Mr. Hadfield, let us not overlook that the CN also ordered nineteen similarly configured 6-4-6 cars directly. They were named "Green--". Of further interest, thirteen were operated by the Pullman Company and the remaining six by CN.

On the '56 "adventure" I noted at another site, "Greenmount" was my car NY-Montreal.

Oh the "adventure"; a canoe trip from Kapitachuan Club PQ. Those around here who know me face to face can readily surmise I'm "not exactly into that kind of stuff".
  by urr304
 
A long departed friend who was tall said that a lower berth was the most comfortable bed he ever had on a Pullman.

There were a few 'enclosed' sections, somewhat similar to a Superliner 'roomette'. I rode a Superliner roomette from Spokane to Seattle in 1980.

The often maligned Troop Sleepers allowed single occupancy of berths.

As stated earlier, the Federal regulations on standard travel allowances extended the need for sections; the allowance actually was quite generous to allow for a lower berth for each government employee when it was established. Of course, this was for a trip that needed an overnight transit, if not it was a coach [not a reclining seat probably]. Quite a difference to government employees' travelling expenses in recent times.

IIRC, a story went around 60 years ago that the B&O still had some cars with sections and were not going to replace them, so they told the government that they should be reasonable and update their allowances to allow for roomettes. Perhaps, some of the lower echelons got Sleepercoaches.

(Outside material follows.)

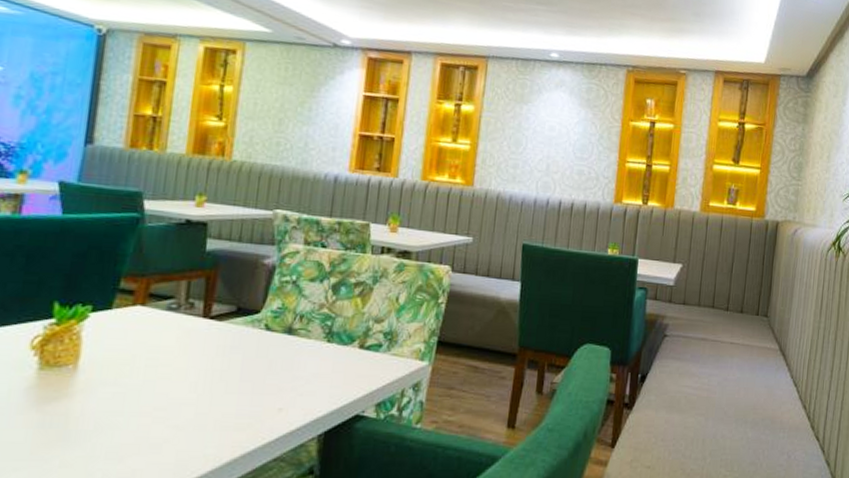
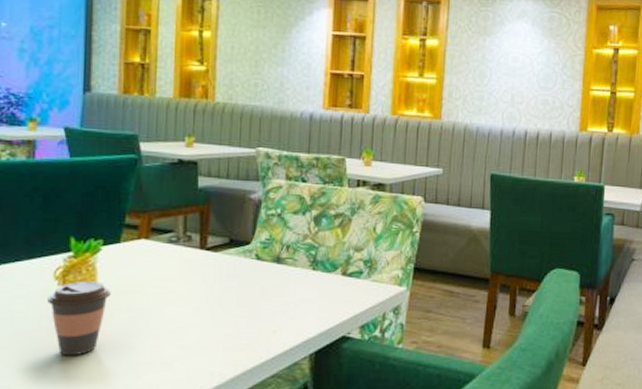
coffee cup: none [19,351,96,437] -> present [47,281,111,356]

As stated, VIA still has sections, Chateau and Manor class sleepers, they had four sections, now three with one converted into a shower.

When I took the train across Canada 40 years ago, I should have tried a section, but it wasn't marketed to the travel agent I worked with. I did notice that the sections in each of the cars that were in consist were occupied. Of note, there was a single coach with straight backs for 'shorts', other coaches had reclining seats.
  by John_Perkowski
 
There are only so many ways to divvy up 19 square feet. The standard open section, IMO, was the best of them.

I’ve slept in them in 1963 and again in 1967. UP Pullman’s. They were comfortable.

I’ve slept in a standard roomette. Ditto.

I’ve slept in the pieces of trash Amtrak calls a roomette, lower and upper. Narrow berths, thin mattresses, thin blankets. To be frank, they suck.

Give me a 10-6 Pullman or a heavyweight 12-1 any day of the week.